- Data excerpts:
^^^^

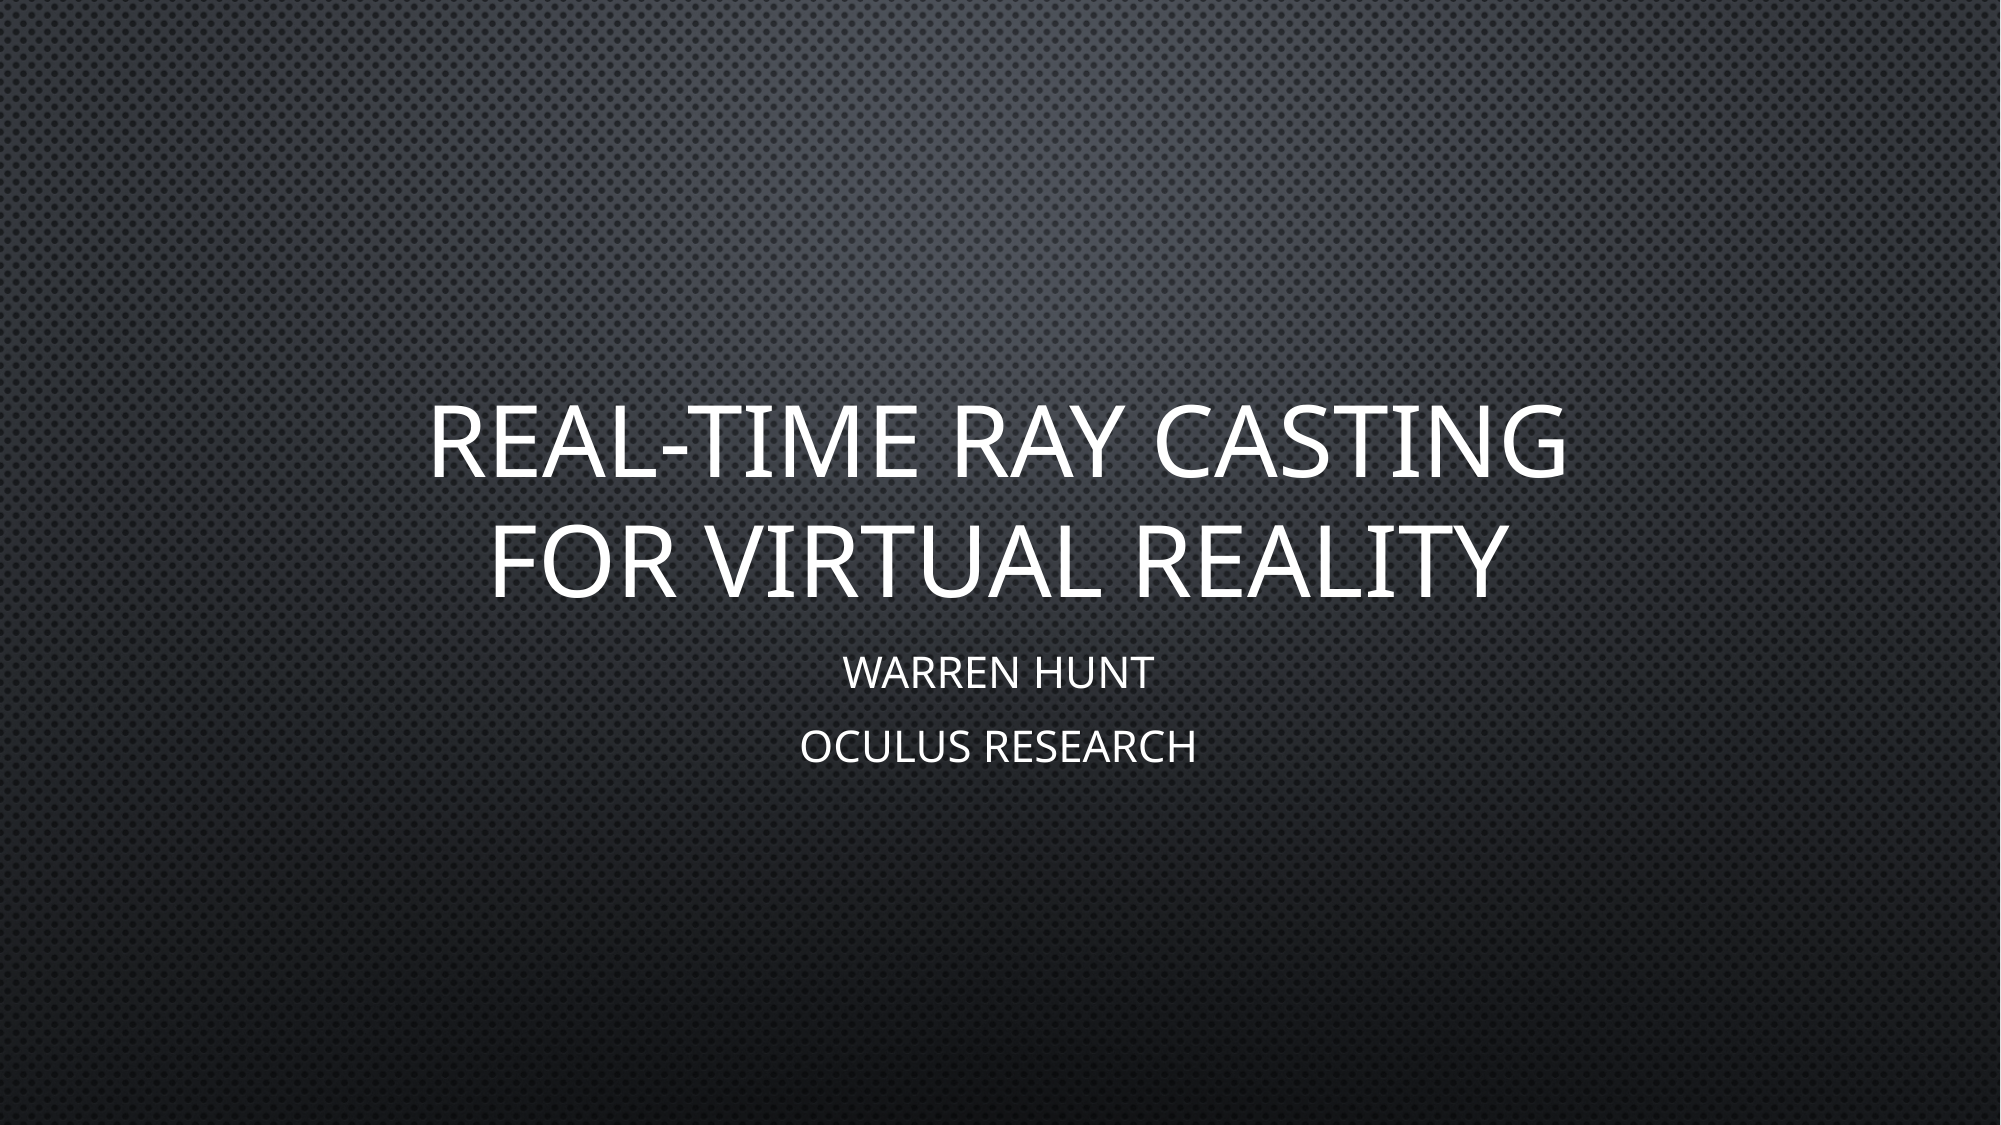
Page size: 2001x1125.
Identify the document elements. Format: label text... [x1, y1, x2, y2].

subtitle Warren Hunt Oculus Research [287, 637, 1711, 950]
title Real-Time ray casting for virtual reality [287, 99, 1711, 625]
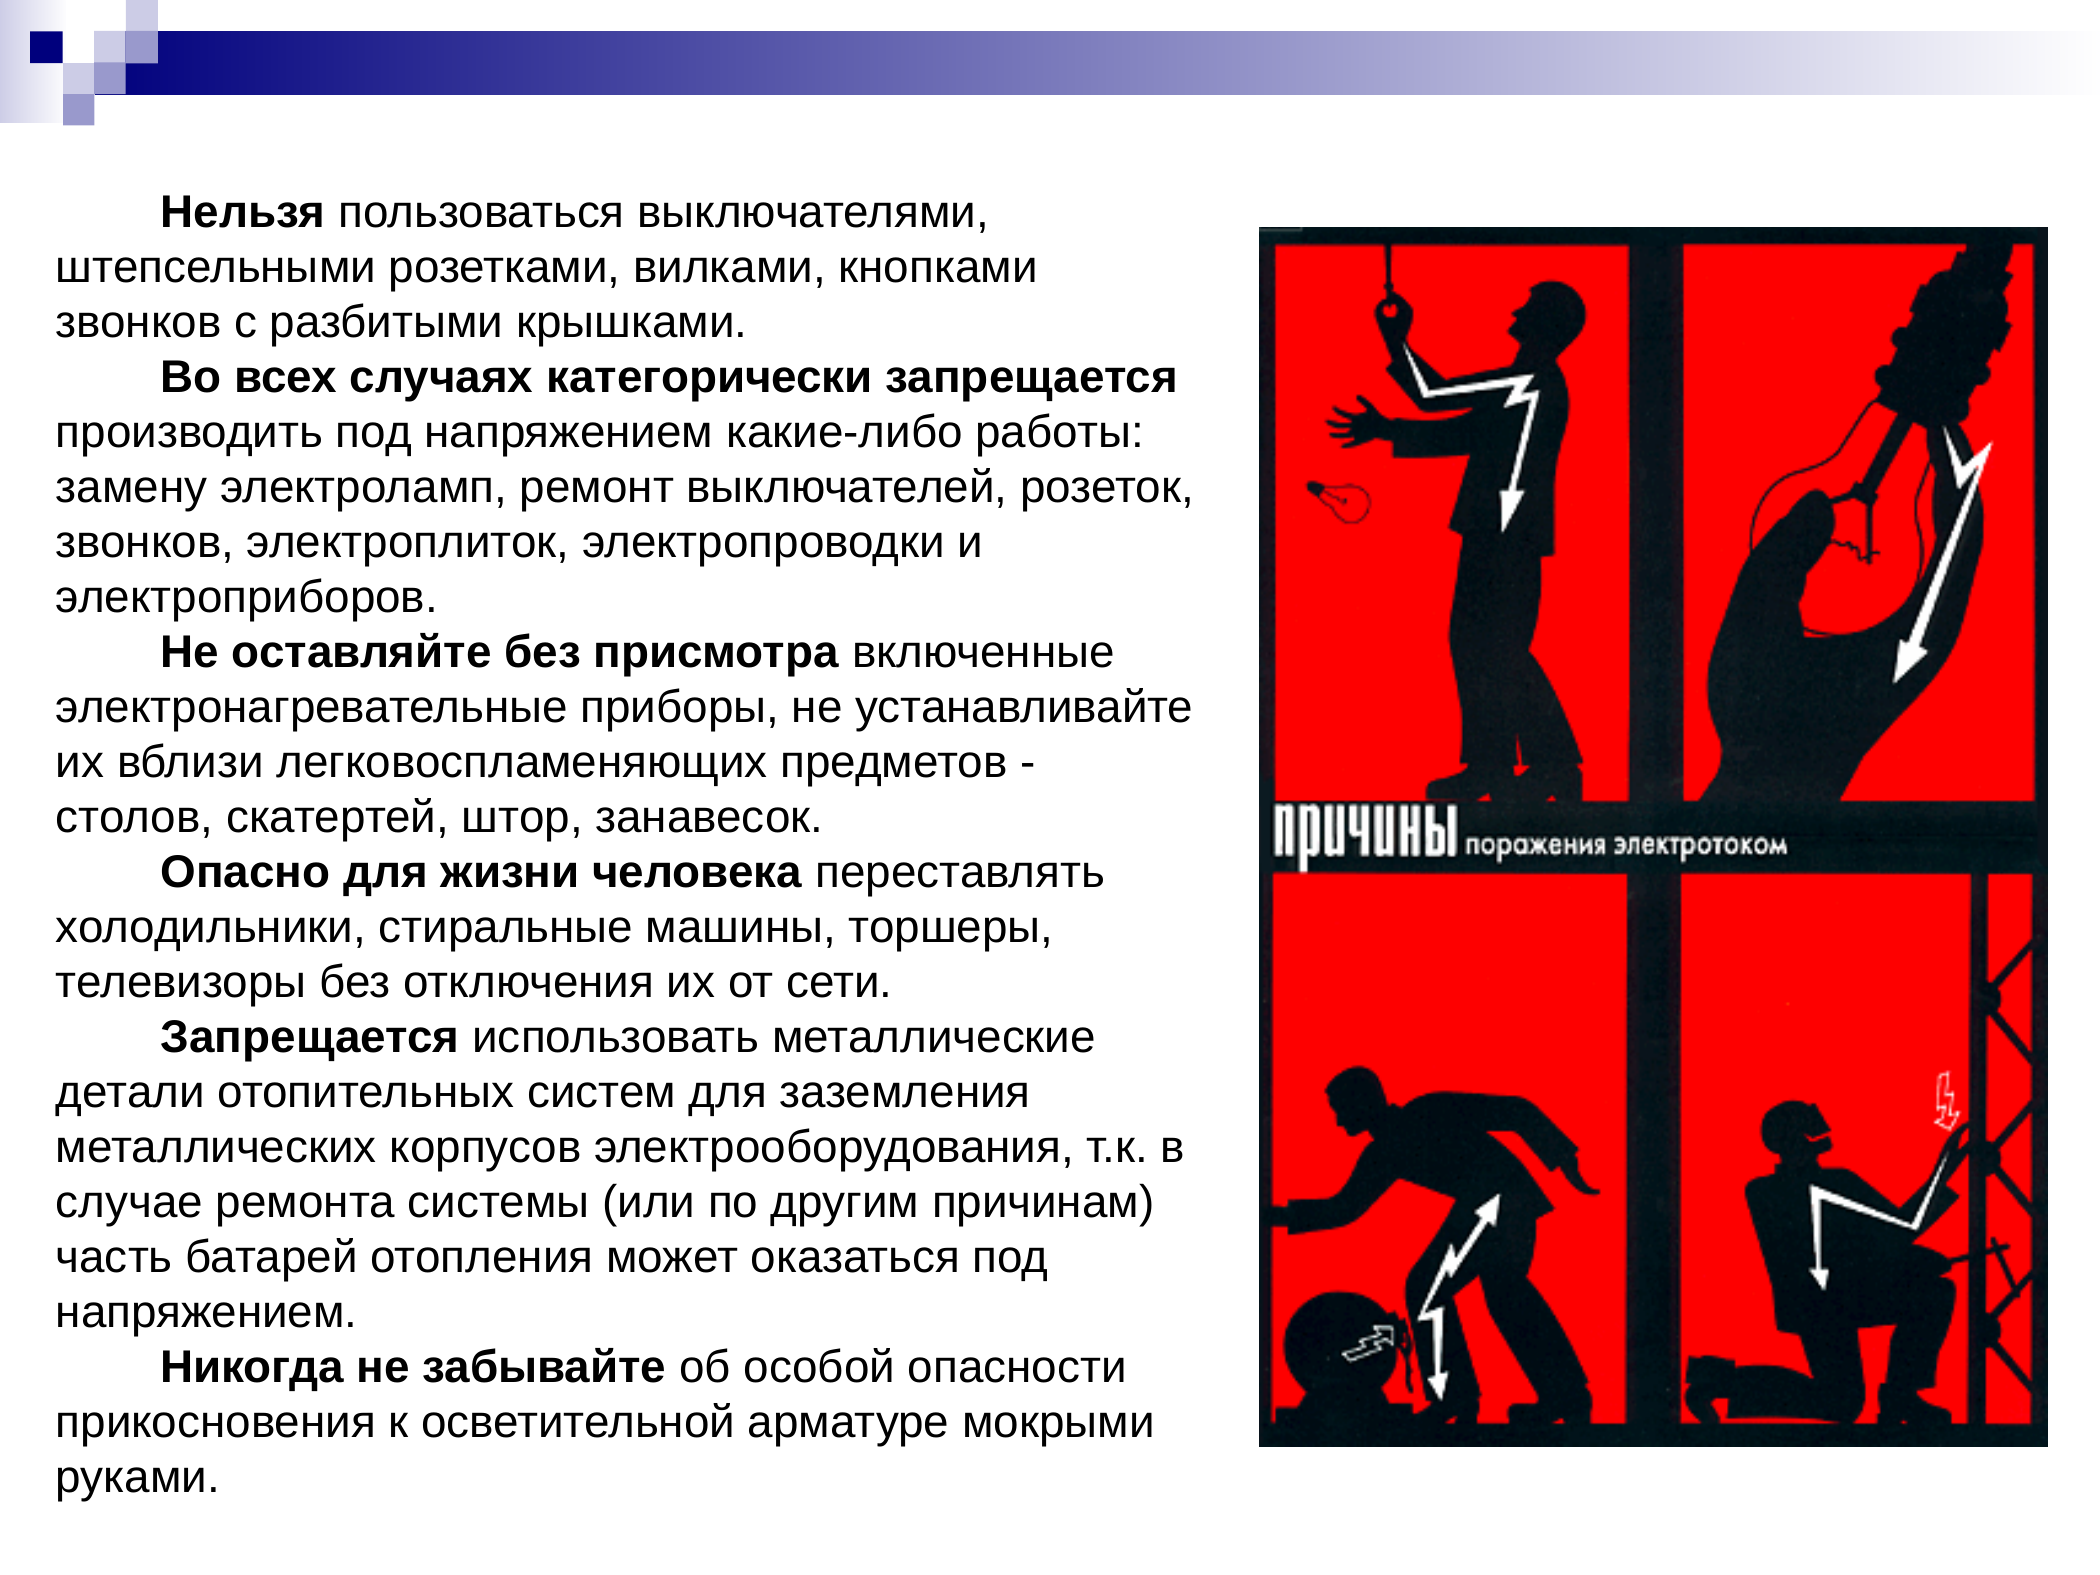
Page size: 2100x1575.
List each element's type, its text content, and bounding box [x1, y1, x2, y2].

text_box Нельзя пользоваться выключателями, штепсельными розетками, вилками, кнопками звонков с разбитыми крышками. Во всех случаях категорически запрещается производить под напряжением какие-либо работы: замену электроламп, ремонт выключателей, розеток, звонков, электроплиток, электропроводки и электроприборов. Не оставляйте без присмотра включенные электронагревательные приборы, не устанавливайте их вблизи легковоспламеняющих предметов - столов, скатертей, штор, занавесок. Опасно для жизни человека переставлять холодильники, стиральные машины, торшеры, телевизоры без отключения их от сети. Запрещается использовать металлические детали отопительных систем для заземления металлических корпусов электрооборудования, т.к. в случае ремонта системы (или по другим причинам) часть батарей отопления может оказаться под напряжением. Никогда не забывайте об особой опасности прикосновения к осветительной арматуре мокрыми руками. [34, 171, 1225, 1512]
picture [1259, 227, 2048, 1447]
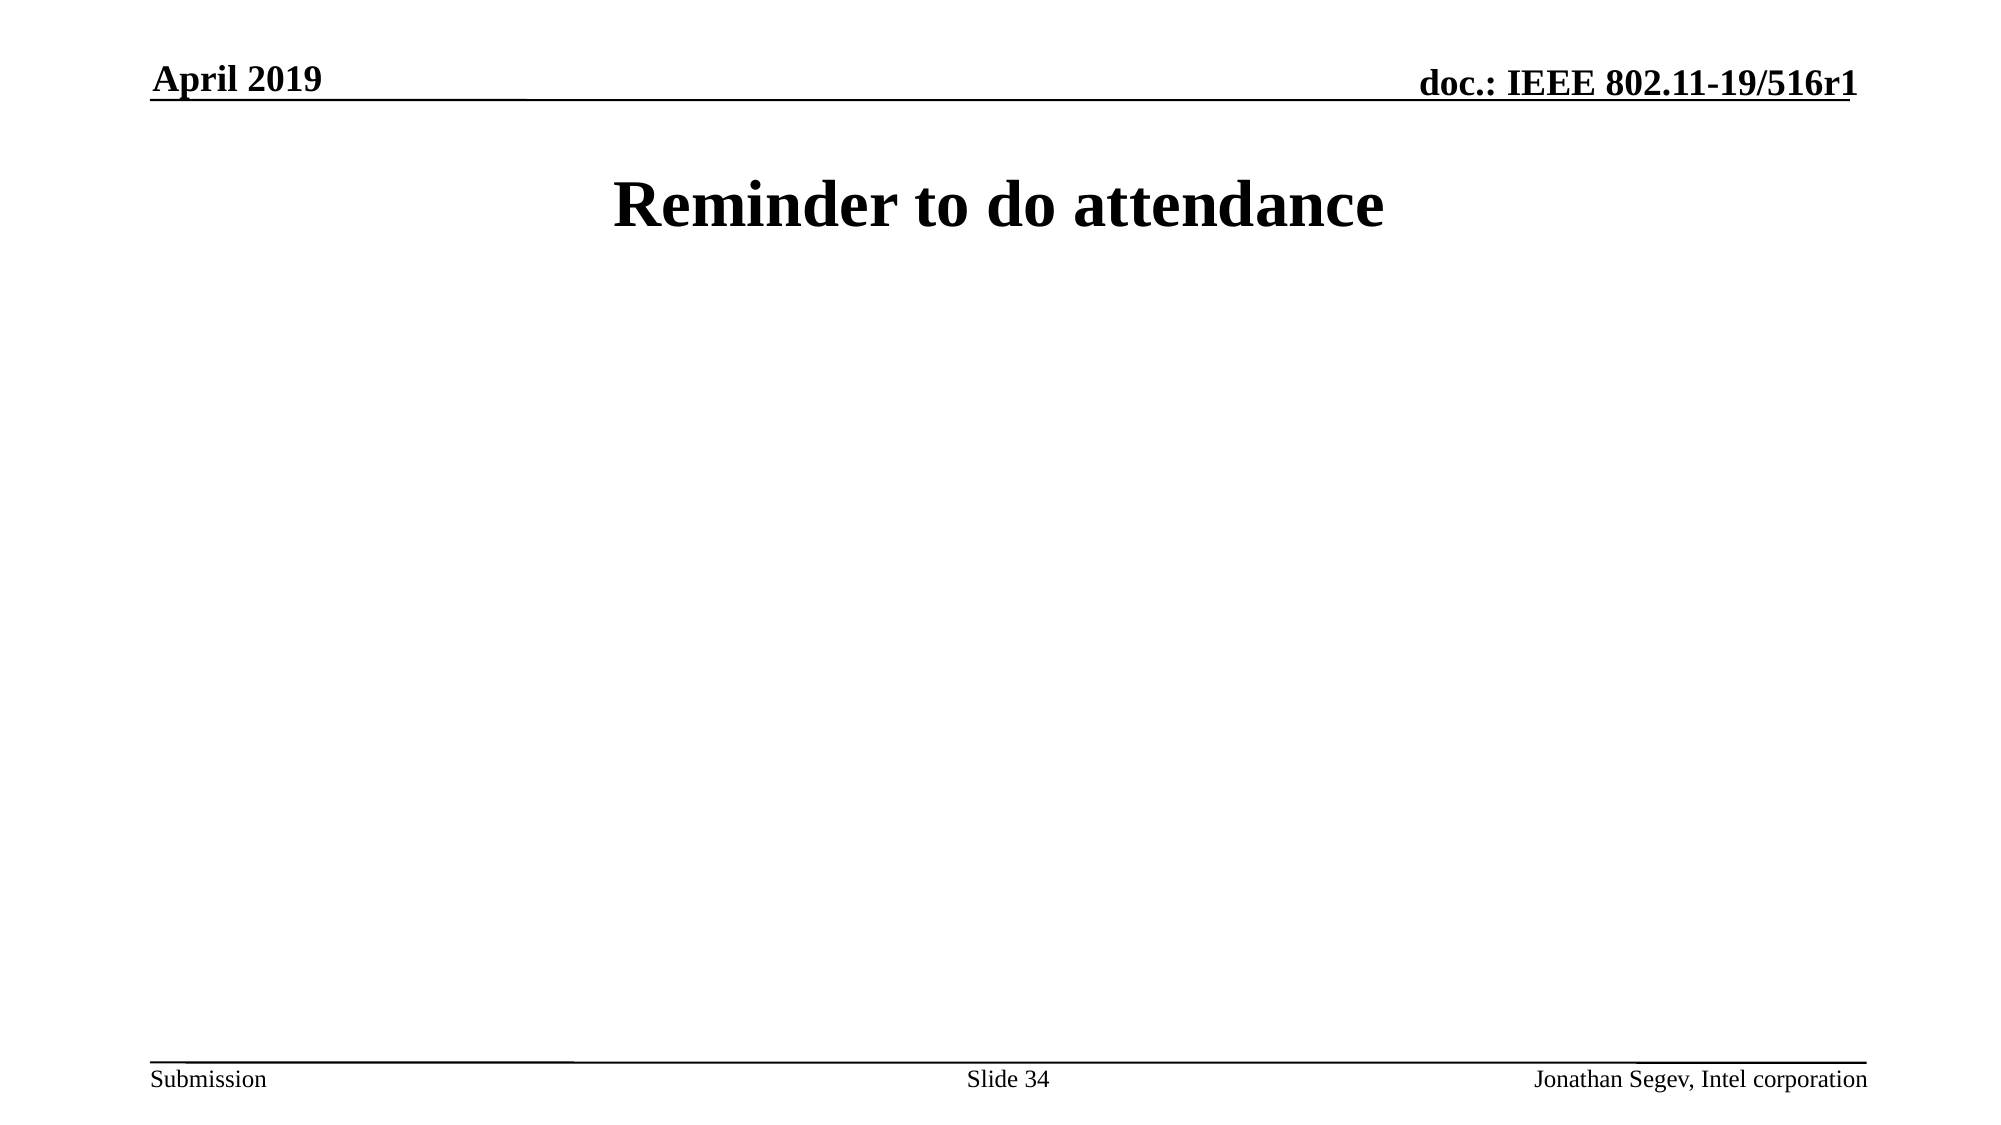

^^^^

- Try it: Leaving out only the pictures, retype every record exactly.

- Solution for this problem:
Page size: 2001x1125.
Identify the document elements. Format: label text... [x1, y1, x2, y2].

subtitle Warren Hunt Oculus Research [287, 637, 1711, 950]
title Real-Time ray casting for virtual reality [287, 99, 1711, 625]
Page size: 2100x1575.
List each element's type, its text content, and bounding box [x1, y1, x2, y2].

text_box Нельзя пользоваться выключателями, штепсельными розетками, вилками, кнопками звонков с разбитыми крышками. Во всех случаях категорически запрещается производить под напряжением какие-либо работы: замену электроламп, ремонт выключателей, розеток, звонков, электроплиток, электропроводки и электроприборов. Не оставляйте без присмотра включенные электронагревательные приборы, не устанавливайте их вблизи легковоспламеняющих предметов - столов, скатертей, штор, занавесок. Опасно для жизни человека переставлять холодильники, стиральные машины, торшеры, телевизоры без отключения их от сети. Запрещается использовать металлические детали отопительных систем для заземления металлических корпусов электрооборудования, т.к. в случае ремонта системы (или по другим причинам) часть батарей отопления может оказаться под напряжением. Никогда не забывайте об особой опасности прикосновения к осветительной арматуре мокрыми руками. [34, 171, 1225, 1512]
picture [1259, 227, 2048, 1447]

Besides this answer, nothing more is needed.